Knut Ørbeck-Nilssen, de DNV Maritime, aprovechó sus comentarios en una actualización a los medios de comunicación para señalar que la crisis del cambio de tripulación «continúa» más de 16 meses después de que la industria tratara de llamar la atención sobre el impacto en los marinos de las restricciones de viaje relacionadas con la COVID-19. Tras destacar que DNV cree que hay al menos 90.000 marinos que todavía no pueden bajar a tierra, Ørbeck-Nilssen subrayó la necesidad continua de reconocer a los marinos como trabajadores clave y la lentitud de la vacunación contra la COVID-19 para los marinos.

«El setenta por ciento de los Estados miembros todavía no ha firmado la circular de la OMI que designa a los marinos como trabajadores clave», dijo Ørbeck-Nilssen. Continuó destacando el ritmo más lento de la media en la vacunación de la gente de mar en la campaña mundial contra el COVID-19. «Sólo el 15 por ciento de los marinos del mundo han sido completamente vacunados, en comparación con aproximadamente el 25 por ciento de la población mundial».

La ONG Human Rights at Sea también está tratando de poner de relieve los continuos problemas de bienestar de la gente de mar, destacando ante la OMI la continua campaña de la organización benéfica en favor de una mayor transparencia pública que proporcione niveles y fuentes precisas de abuso dentro de la industria del transporte marítimo. Piden que se adopte un enfoque objetivo y basado en hechos para poner de relieve estos problemas.

«El cambio que se solicita es necesario para hacer frente a la percepción de que se está produciendo un ‘lavado azul proteccionista’ en relación con aquellas entidades implicadas en actividades subestándar, manipuladoras y/o ilegales que afectan a la tripulación y a sus familias», dijo la ONG en su declaración pública.

La organización benéfica sostiene que la OMI no parece ayudarse a sí misma con la vaguedad de su actual estilo de información. HRAS se pregunta por qué la OMI adopta el enfoque que adopta en sus informes y pide a la organización que «identifique por su nombre a las entidades de las que se sabe que están implicadas en casos de abusos probados, ya sean violaciones de los derechos humanos o laborales en tierra o en el mar». HRAS sostiene que si el actual sistema de información pública tiene un efecto disuasorio escaso o nulo, la percepción es que las entidades irresponsables hacen tratos, miran hacia otro lado y cuidan de los suyos.

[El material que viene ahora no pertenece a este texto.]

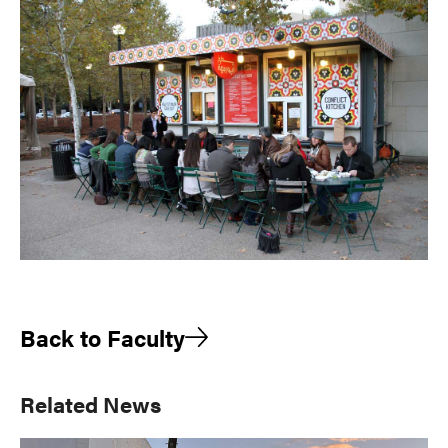
Back to Faculty
Primary
Related News
Sidebar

La representante de la OMI, Natasha Brown, respondió a HRAS diciendo:

«Hemos decidido no participar en «nombrar y avergonzar», y en su lugar, hemos encontrado que el enfoque más exitoso es comprometerse con los países a nivel diplomático, forjar soluciones y luego reportarlas como ejemplos para que otros las sigan. No se trata de ocultar nada, sino de utilizar métodos que ofrezcan las mejores posibilidades de solución».